> Exercise prompt
Scan the records and identify every line in which the string "HealthStatus" occurs, then return those lines.

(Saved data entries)
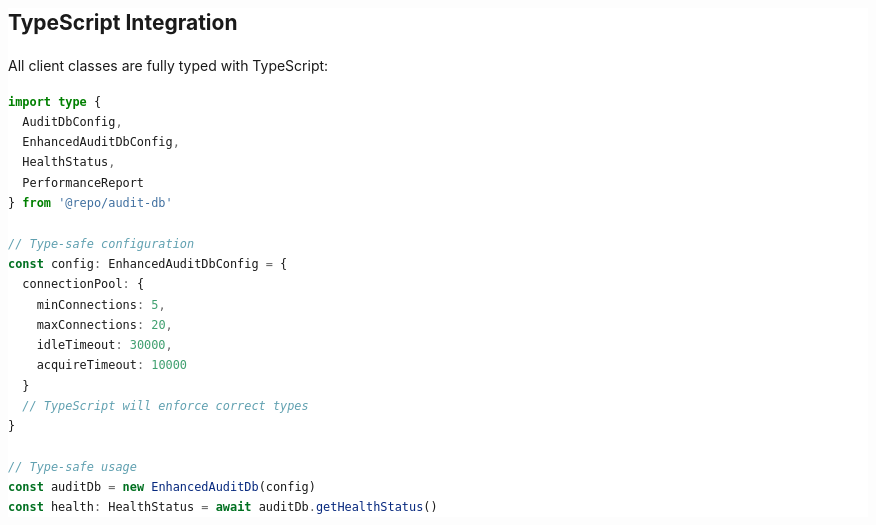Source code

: ## TypeScript Integration

All client classes are fully typed with TypeScript:

```typescript
import type { 
  AuditDbConfig, 
  EnhancedAuditDbConfig, 
  HealthStatus, 
  PerformanceReport 
} from '@repo/audit-db'

// Type-safe configuration
const config: EnhancedAuditDbConfig = {
  connectionPool: {
    minConnections: 5,
    maxConnections: 20,
    idleTimeout: 30000,
    acquireTimeout: 10000
  }
  // TypeScript will enforce correct types
}

// Type-safe usage
const auditDb = new EnhancedAuditDb(config)
const health: HealthStatus = await auditDb.getHealthStatus()
```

> Answer section
  HealthStatus, 
const health: HealthStatus = await auditDb.getHealthStatus()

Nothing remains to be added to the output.